Morantz gave pro-bono assistance to the plaintiffs in the Molko case in which the California Supreme Court would decide if religious organizations could be sued for deceitful brainwashing. In 1988, following his investigation into the Unification Church, the state high court held that religious organizations may be sued for fraud and intentional infliction of emotional distress when they use brainwashing techniques.

=== John Gottuso ===
In 1988, Morantz successfully took on representation of former female patients of preacher-psychotherapist John Gottuso for sexual misconduct with his patients as an aid to their psychological and spiritual life. As a result, the pastor/therapist of Park View Christian Fellowship in California lost his license to practice psychotherapy as well as the right to be involved in his church's pre-school.

A decade later, Morantz again represented another six adults and five former students in a 1996 civil lawsuit against Gottuso, his church, and its private school. The suit for sexual abuse and psychological abuse was settled in March 1998 for $3,200,000. In response to this case, California passed related legislation prohibiting private school teachers who, by their past actions, could not teach in public schools.

=== Other cases, legislation and law enforcement ===
Morantz litigated against the Church of Scientology, Peoples Temple, Hare Krishnas, Rajneesh movement, and other religious groups. He also worked alongside of anti-cult attorney Ford Greene and Los Angeles County class action lawsuit attorney Thomas Girardi.

Morantz collaborated with thought reform theorists and anti-cultist authors such as Margaret Singer and Louis Jolyon West among others. He helped write the California law setting forth requirements under which a religious organization could be sued for punitive damages.

In Hall v. Great Western Bank (1991) 231 Cal. App. 3d 713 [282 Cal.Rptr. 640] Morantz argued successfully banks could not fire employees for reasons that would violate public policy.

In 2013, the City Council of Santa Monica gave Morantz a commendation signed by the Santa Monica Mayor for his cases against Synanon and dedication to welfare of others.

==Personal life==
Morantz had one child, Chaz, who survived him. He died on October 23, 2022, at his home in Los Angeles. He was 77 years old.

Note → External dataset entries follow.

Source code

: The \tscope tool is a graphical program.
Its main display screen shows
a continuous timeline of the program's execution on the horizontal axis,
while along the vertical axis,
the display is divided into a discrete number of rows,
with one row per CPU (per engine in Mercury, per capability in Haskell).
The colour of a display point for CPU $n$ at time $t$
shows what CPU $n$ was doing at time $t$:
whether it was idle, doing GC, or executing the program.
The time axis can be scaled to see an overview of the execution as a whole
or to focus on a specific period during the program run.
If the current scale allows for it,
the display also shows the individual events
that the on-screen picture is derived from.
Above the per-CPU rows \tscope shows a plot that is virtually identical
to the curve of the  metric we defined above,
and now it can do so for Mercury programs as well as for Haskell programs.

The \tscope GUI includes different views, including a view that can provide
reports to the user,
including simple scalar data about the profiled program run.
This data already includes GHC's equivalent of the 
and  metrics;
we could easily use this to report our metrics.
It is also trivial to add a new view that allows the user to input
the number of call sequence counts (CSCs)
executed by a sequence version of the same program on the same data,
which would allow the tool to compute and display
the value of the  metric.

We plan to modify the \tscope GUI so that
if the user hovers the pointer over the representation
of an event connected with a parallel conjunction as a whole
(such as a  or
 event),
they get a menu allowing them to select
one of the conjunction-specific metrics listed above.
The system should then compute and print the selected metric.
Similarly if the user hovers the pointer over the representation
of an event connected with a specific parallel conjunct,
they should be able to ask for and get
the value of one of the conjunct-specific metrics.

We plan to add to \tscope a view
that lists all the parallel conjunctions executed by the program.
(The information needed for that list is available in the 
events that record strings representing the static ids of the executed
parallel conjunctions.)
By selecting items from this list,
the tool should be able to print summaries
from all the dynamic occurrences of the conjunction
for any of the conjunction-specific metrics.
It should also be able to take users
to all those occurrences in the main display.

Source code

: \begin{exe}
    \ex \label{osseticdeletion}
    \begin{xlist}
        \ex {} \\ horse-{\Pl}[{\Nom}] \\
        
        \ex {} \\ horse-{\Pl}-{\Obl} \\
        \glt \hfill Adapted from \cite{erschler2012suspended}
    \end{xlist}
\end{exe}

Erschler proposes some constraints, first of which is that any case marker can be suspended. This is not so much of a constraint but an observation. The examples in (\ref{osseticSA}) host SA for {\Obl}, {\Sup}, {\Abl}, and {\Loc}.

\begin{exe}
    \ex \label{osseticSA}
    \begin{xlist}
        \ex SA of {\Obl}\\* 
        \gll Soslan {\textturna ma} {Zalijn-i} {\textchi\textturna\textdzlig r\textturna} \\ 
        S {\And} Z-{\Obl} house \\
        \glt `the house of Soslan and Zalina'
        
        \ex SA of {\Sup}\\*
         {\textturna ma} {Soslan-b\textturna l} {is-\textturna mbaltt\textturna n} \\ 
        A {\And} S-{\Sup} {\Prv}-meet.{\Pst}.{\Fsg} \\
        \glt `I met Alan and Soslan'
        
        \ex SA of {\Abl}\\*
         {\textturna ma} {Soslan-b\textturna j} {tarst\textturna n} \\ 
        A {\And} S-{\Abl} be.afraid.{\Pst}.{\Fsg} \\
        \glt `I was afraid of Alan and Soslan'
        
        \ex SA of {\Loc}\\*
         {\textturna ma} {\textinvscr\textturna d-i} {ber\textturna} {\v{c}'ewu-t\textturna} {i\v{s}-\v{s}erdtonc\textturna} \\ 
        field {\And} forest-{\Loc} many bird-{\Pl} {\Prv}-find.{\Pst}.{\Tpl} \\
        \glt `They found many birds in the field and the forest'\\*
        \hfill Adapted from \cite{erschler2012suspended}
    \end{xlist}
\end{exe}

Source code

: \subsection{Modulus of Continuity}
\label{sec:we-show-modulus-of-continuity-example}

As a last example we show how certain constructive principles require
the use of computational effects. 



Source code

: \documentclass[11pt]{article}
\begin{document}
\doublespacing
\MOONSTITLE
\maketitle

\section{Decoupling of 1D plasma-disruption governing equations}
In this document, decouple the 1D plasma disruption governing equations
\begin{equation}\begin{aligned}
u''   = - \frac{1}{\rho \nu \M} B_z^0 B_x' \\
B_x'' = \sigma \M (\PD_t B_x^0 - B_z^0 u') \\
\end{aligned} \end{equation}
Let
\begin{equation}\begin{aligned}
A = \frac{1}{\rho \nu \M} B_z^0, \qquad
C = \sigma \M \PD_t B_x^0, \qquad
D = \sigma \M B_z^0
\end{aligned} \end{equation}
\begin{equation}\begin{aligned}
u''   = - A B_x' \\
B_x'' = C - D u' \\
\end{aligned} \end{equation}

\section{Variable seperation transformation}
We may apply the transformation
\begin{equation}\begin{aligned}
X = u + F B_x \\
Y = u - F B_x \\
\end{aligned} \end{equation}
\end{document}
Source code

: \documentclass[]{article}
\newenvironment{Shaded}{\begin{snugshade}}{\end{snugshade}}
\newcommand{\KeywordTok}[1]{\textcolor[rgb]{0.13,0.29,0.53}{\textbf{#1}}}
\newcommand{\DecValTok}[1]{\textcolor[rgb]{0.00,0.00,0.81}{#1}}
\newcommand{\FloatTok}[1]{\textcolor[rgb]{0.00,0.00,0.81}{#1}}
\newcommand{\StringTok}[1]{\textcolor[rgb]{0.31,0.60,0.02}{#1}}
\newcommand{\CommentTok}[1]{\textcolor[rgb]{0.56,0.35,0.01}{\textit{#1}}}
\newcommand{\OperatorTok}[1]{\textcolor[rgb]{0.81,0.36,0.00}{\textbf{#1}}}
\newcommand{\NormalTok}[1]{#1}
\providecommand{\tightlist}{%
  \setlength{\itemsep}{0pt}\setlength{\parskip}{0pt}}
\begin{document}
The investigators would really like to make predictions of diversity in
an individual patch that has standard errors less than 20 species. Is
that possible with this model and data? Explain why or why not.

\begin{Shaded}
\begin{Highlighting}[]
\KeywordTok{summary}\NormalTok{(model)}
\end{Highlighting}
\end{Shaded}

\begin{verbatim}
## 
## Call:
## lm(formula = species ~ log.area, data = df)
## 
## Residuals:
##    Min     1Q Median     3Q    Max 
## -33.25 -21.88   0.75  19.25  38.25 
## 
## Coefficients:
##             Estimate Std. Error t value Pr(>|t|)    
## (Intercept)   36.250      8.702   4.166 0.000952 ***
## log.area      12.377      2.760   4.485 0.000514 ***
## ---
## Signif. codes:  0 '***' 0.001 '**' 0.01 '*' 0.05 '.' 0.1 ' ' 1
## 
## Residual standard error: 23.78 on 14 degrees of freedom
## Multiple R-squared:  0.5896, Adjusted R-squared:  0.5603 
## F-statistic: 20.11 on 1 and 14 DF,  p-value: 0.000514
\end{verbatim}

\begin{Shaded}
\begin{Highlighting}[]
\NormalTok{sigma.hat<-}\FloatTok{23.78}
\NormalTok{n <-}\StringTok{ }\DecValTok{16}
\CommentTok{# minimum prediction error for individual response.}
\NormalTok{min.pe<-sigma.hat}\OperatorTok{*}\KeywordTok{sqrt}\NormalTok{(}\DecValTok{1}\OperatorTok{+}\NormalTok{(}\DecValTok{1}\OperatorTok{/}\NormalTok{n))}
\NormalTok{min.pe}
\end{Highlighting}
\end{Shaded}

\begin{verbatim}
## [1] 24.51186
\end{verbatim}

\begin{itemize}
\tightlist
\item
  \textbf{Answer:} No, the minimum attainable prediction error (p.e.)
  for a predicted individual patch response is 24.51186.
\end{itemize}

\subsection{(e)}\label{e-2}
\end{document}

== Publications and other works ==
Books
- Morantz, Paul (2013). "Escape: My Lifelong War Against Cults"
- Morantz, Paul (2014). "From Miracle to Madness: The True Story of Charles Dederich and Synanon"

Journalism
- PINK JUSTICE—The Trial of Judge Noel Cannon (or How I saved the Los Angeles Municipal Court), The Los Angeles Times (1967).
- The Technique of Scouting, University of Southern California Pigskin Review (1969).
- They Call it Sam's Corner, University of Southern California Pigskin Review (1970).
- , West Magazine supplement of The Los Angeles Times (1972)
- Anthony Davis Superstar, Are You What They Say You Are?, Los Angeles Magazine (1973).
- The Road Back From Dead Man's Curve: The Tragic Life of Jan Berry with & without Dean Torrence, Rolling Stone magazine (1974).
- The Fingerprint that lied: How a crime lab framed William DePalma, Coast Magazine (1975).
- Lindh: a Young Man Caught in Evil's Net, The Los Angeles Times (January 2002).
- The Devil and John Walker , Freedom of Mind Center (2002).
- Of Nazis and guillotines Santa Monica Daily Press (May 12, 2015).
- CHASING ANNIE HALL Boryanabooks (September 1, 2015).
- Where Have You Gone Dirty Harry?.
- There Goes The Robert E. Lee(2015).

Screenplays
- Deadman's Curve, CBS-TV film based on the musical careers of Jan Berry and Dean Torrence that aired in 1978 and 1979.